- _Aim_
Please pick up the trail journal about hiking from Stehekin past Suiattle Pass where it stops, and carry on the account after its last sentence.

[start Given passage]

I left Stehekin with the 8am bus to High Bridge and started a gentle 20mile climb to Suiattle Pass. In 2018 this section had been closed due to a wildfire and so I was excited to see something new.

Most of the climb was on overgrown trail and not very exciting, but when I got to higher ground some nice views came along. With 112°F (44°C) the day was extremely hot, fortunately water was readily available due to many streams and creeks.



Coming down from Suiattle Pass, I mostly hiked through a lush forest, crossed a small footbridge and camped close to where I had camped three years ago.


Day 130: Don't fall! (29miles)

In the early morning I crossed a sturdy and large bridge over the raging Suiattle River.

Shortly after, I started yet another long climb. The terrain here in Washington remains challenging. Over the length of 30-35miles, I easily cover 15,000 - 18,000ft of elevation...and that's not just for one single day, but for several days in a row.

The day provided mixed feelings and was rather slow going. I also talked to several other hikers and lost a lot of time.




Especially the miles around Milk Creek were almost as overgrown as in 2018, which made hiking a bit tricky. Here, the trail is quite steep and narrow and you oftentimes can't see the edge of the trail. Stepping besides the trail here might lead to dangerous falls.

[end Given passage]
[start Raw records]

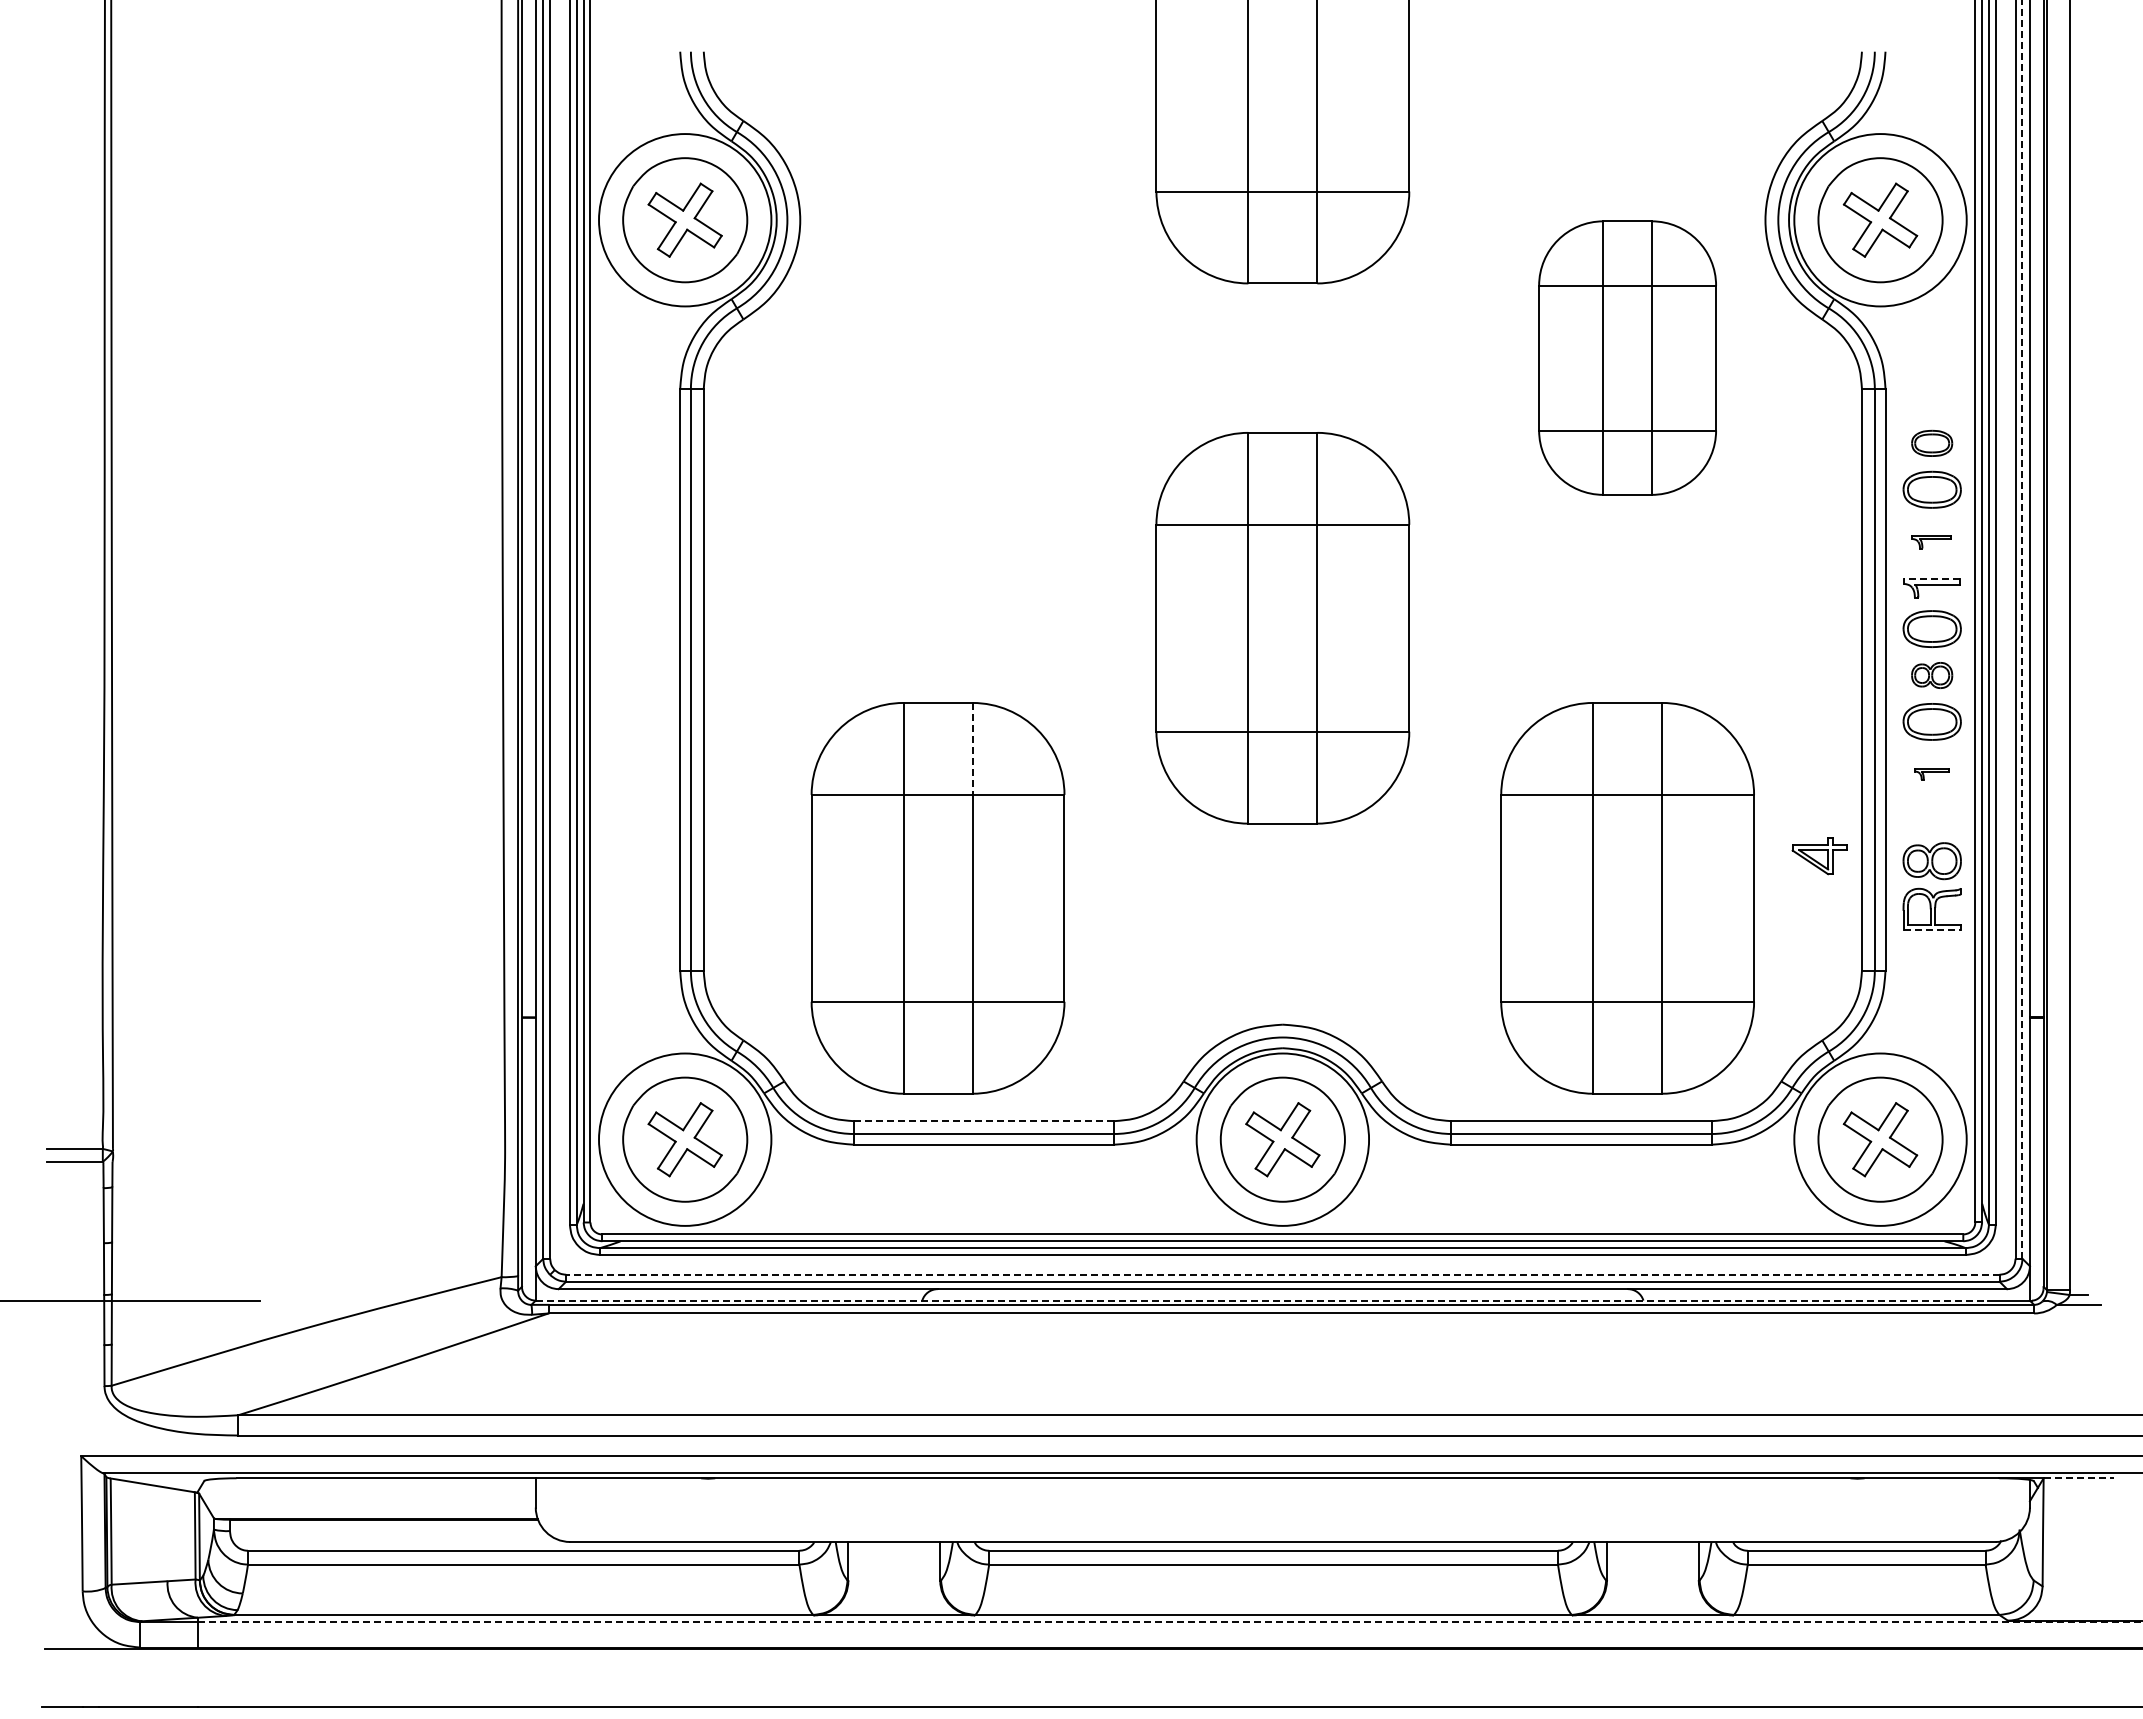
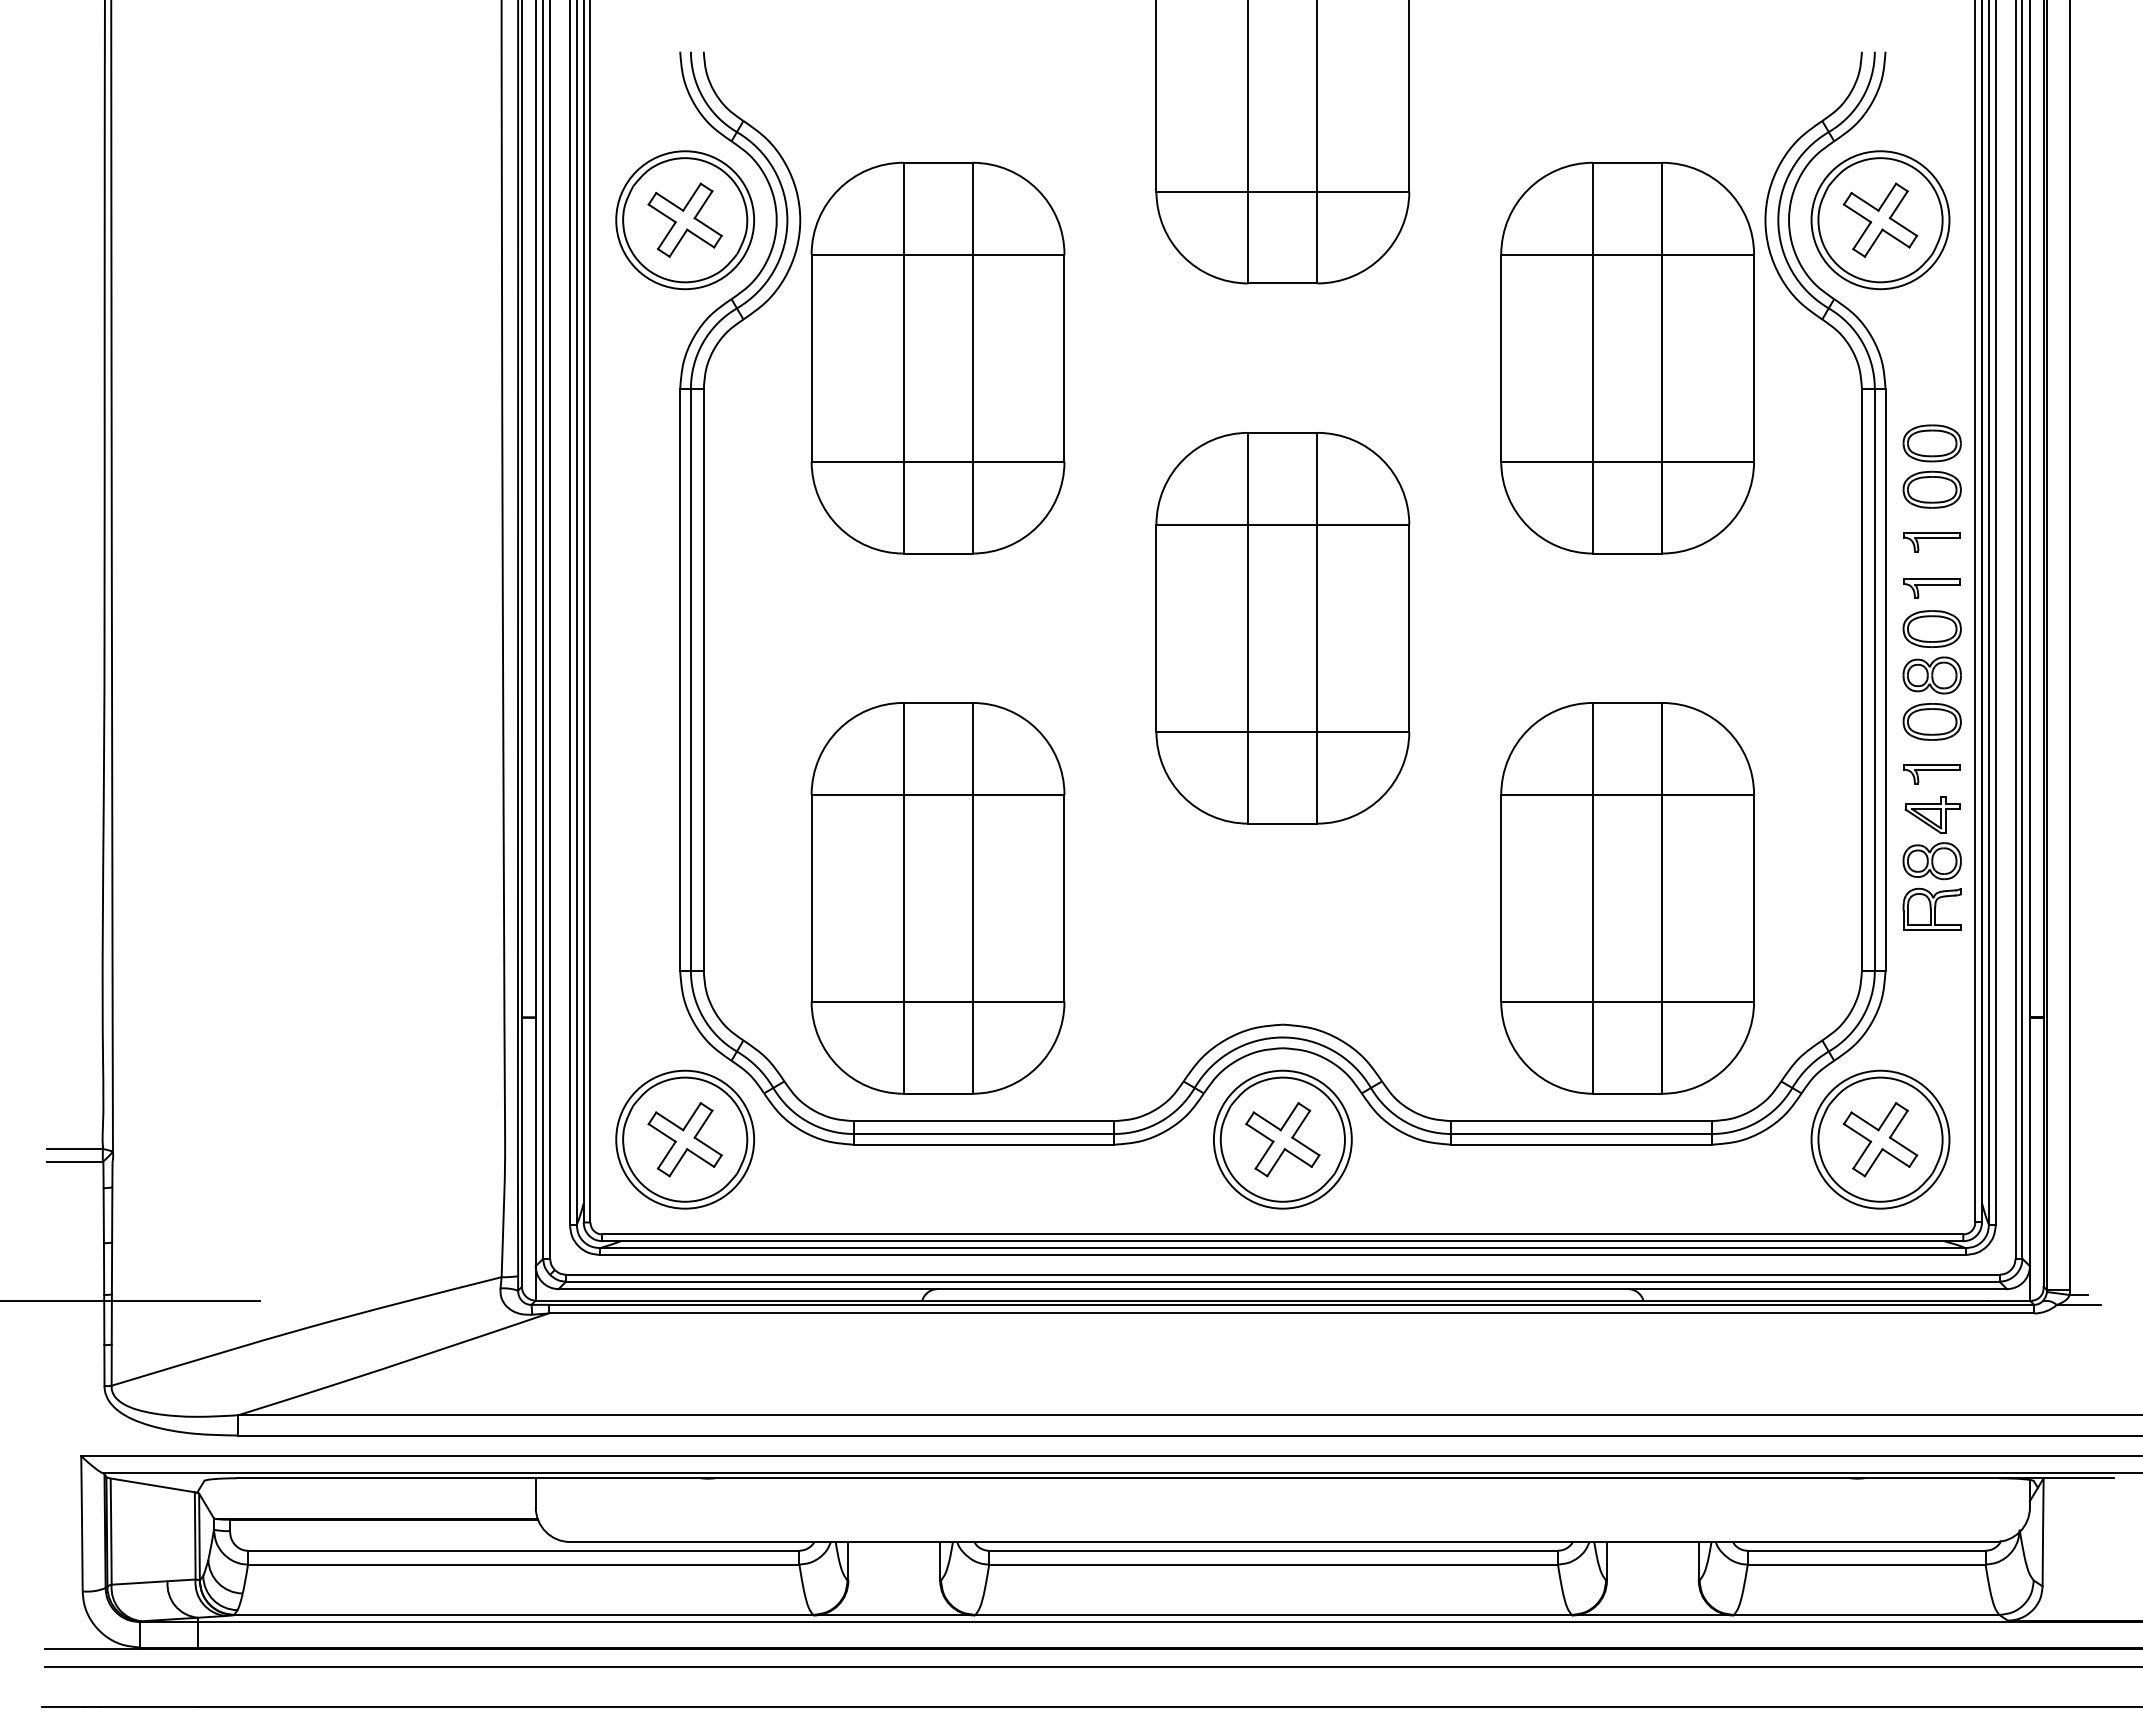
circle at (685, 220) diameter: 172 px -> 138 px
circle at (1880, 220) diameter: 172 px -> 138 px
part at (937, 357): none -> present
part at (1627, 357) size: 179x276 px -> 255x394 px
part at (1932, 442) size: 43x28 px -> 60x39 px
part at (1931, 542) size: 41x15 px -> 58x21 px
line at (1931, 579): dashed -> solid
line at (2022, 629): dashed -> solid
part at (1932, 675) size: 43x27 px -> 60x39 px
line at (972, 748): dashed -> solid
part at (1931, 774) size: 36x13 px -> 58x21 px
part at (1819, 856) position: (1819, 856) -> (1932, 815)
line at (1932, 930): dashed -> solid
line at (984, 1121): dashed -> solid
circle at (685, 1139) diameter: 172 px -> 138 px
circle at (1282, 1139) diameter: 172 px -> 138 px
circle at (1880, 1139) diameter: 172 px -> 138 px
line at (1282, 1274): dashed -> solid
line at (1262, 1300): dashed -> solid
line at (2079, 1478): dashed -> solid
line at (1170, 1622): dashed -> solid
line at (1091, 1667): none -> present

[end Raw records]

- _Output of the task_
The climb back up from Milk Creek was challenging, but Mica Lake and Fire Creek Pass made up for this. On yet another very hot and clear day, I could also see the Cedar or Cubb Creek fire in the distance.


(Mica Lake)

(Cedar or Cubb Creek fire in the distance)

(Fire Creek Pass)

The last challenge of the day, was crossing Kennedy Creek. The creek was to wide to jump across, quite deep and had a massive flow. I crossed over the log in the picture below and got quite an adrenaline rush. Training on a slackline back at home was certainly a good idea ;-)

Day 131: Smoke again (37miles)

When I woke up on day 131 I immediately smelled smoke again and knew that the wind had turned once again.

This was especially frustrating as I was headed into the Indian Peaks Wilderness, which had been covered in rain clouds in 2018.

(broken, but yet functional bridge)


(Smokey skies)


Once again it was extremely hot and I was constantly filling up my water supply. Due to a rather short day before, I was still far away from Skykomish and running low on food. Fortunately the smell of blue- and huckleberries was irresistible and so I ate a lot of berries throughout the day.

(Nice forest trail)

Day 131: Steven's Pass & Skykomish (29miles)

From my campsite a few miles south of Grizzly Peak it was only 11miles to Steven's Pass and the nearby town of Skykomish. With no food left in my bag, I hiked fast and got a ride from a lovely couple just 30minutes after arriving at the pass. I rested a few hours at Skykomish's local Deli, had a few BBQ Bacon Burger and some Pie, before heading out again.

(That's how the elevation profile in Washington looks on most days. Constant up's and down's...)

(Ski Resort at Steven's Pass covered in smoke)

The sky was yet again filled with smoke and prevented many of the outstanding views that I has enjoyed in 2018. Still, the beauty of Washington remains unmatched and it's probably still my favorite part of the U.S.


(Ascent to Piper Pass, trail climbs to the peak on the right hand side of the picture)


(Smoke and evening sun at Piper Pass)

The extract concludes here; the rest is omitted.